Is anyone as tired of the Zod storyline in Smallville as I? I love Smallville but I'd like a new storyline. I can't wait till they get the new Legion of Super-Heroes plot moving again. I believe it is going to be a two part episode this time.

It would be nice to see an Apocalypse episode but the writers would probably screw it up somehow making him a bartender or something stupid. You would think that they would learn if you stick to a comic line it will work! The comics prove that. It is when you stray to far from the comics it just gets stupid.


----------



## HateBreed (Nov 27, 2009)

yes thank you! they actually lost a fan in me.. they kind of killed their own series. i like supernatural better its retarded but still keeps my attention


----------



## falcon64z8 (Nov 28, 2009)

I am loving this season, its been the best one in recent years.  O and about the legion of super heroes, I think they are done with that.  Next year is a special 2hrs made for TV Justice Society episode of Smallville, which from the trailer looks pretty exciting.


----------



## Jan1tor (Nov 28, 2009)

I liked last season about the best though they really lamed up Doomsday. And Jimmy Olson dieing and not being the same Jimmy everyone knows... come on now!


----------



## wyndcrosser (Nov 28, 2009)

It's called a recession. Kill people off, you don't have to pay them... kinda why they stopped introducing the league characters aka aquaman cyborg etc randomly in episodes.

It's the same as Fringe, where the second detective was killed in order to save money.

Wynd

*Posts merged*

The only reason why they kept Green Arrow, is because people liked his character and acting, etc. 

The got rid of Lex Luthor, because they didnt like paying his salary.

Wynd


----------



## Jan1tor (Nov 29, 2009)

The other thing I hate is the show just got going again and now it won't be on till January.

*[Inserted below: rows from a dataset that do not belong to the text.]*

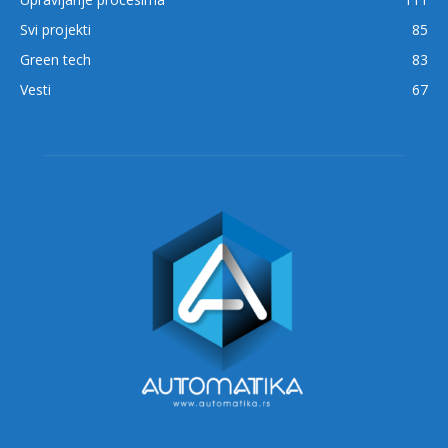
Svi projekti
85
Green tech
83
Vesti
67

What ever happened to running a season all together.


----------



## cornaljoe (Nov 30, 2009)

Clerk (In his oh so awesome Blur uniform): I heard you been looking for me?!
Zod (With a big ass not cheesy smirk): All kneel before Kal-El!

It was an interesting turn of events.  Guess they gonna pull off a Death-note type battle of the wits.  I see Clerk losing as he is an idiot.


----------